Every day, the media beat the drum of woe about how bad the economy is. There is so much wailing and gnashing of teeth that someone might get the idea that this is the first time since 1929 that our economy has been anything but roses and clover. A friend sent me this quote today. We were discussing it on Friday. It's a longish quote, but worth the time, so bear with me:
" I don't have to tell you things are bad. Everybody knows things are bad. It's a depression. Everybody's out of work or scared of losing their job. The dollar buys a nickel's work, banks are going bust, shopkeepers keep a gun under the counter. Punks are running wild in the street and there's nobody anywhere who seems to know what to do, and there's no end to it. We know the air is unfit to breathe and our food is unfit to eat, and we sit watching our TV's while some local newscaster tells us that today we had fifteen homicides and sixty-three violent crimes, as if that's the way it's supposed to be. We know things are bad - worse than bad. They're crazy. It's like everything everywhere is going crazy, so we don't go out anymore. We sit in the house, and slowly the world we are living in is getting smaller, and all we say is, 'Please, at least leave us alone in our living rooms. Let me have my toaster and my TV and my steel-belted radials and I won't say anything. Just leave us alone.' Well, I'm not gonna leave you alone. I want you to get mad! I don't want you to protest. I don't want you to riot - I don't want you to write to your congressman because I wouldn't know what to tell you to write. I don't know what to do about the depression and the inflation and the Russians and the crime in the street. All I know is that first you've got to get mad. "

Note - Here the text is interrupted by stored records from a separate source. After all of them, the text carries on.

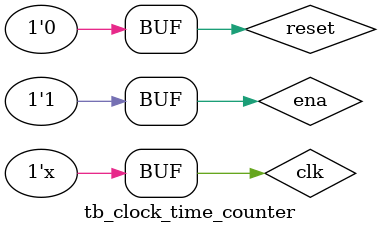
<source format=v>
`timescale 1ns / 1ps

module tb_clock_time_counter();

localparam CYCLE = 2;

reg clk, reset, ena;
wire pm;
wire [7:0] hh, mm, ss;

always #(CYCLE/2) clk = ~clk;

initial begin
    clk = 0;
    reset = 1;
    ena = 1;
    #(2 * CYCLE) reset = 0;
end

clock_time_counter uut(
    .clk(clk),
    .reset(reset),
    .ena(ena),
    .pm(pm),
    .hh(hh),
    .mm(mm),
    .ss(ss)
    ); 
endmodule

</source>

Doesn't this sound like today? You've probably heard something akin to this on the TV or radio this week. These words, however, were spoken by Howard Beale in the 1976 movie "Network". In January 1973, we had a catastrophic "stock market crash" with stocks losing 30 to 40% in value. The arabs instituted their oil embargo and oil costs quadrupled. The economy stalled. People lost jobs. Banks failed. It was the end of the world as we knew it. Wail. Gnash teeth. Howard Beale summed it up.
But, for all those people who sold their clothes and sat on their rooftops in order to watch the world burst into flames, it didn't. America struggled through a couple lean years of non-boom, but by the late 70s had recovered just fine.
Everyone needs to just shut up, sit down, and cool off. Don't sell your clothes and go sit on your roof. The world is NOT going to burst into flames. The "end of the world" has seen more sequels than Rocky. Stop being stampeded by the media.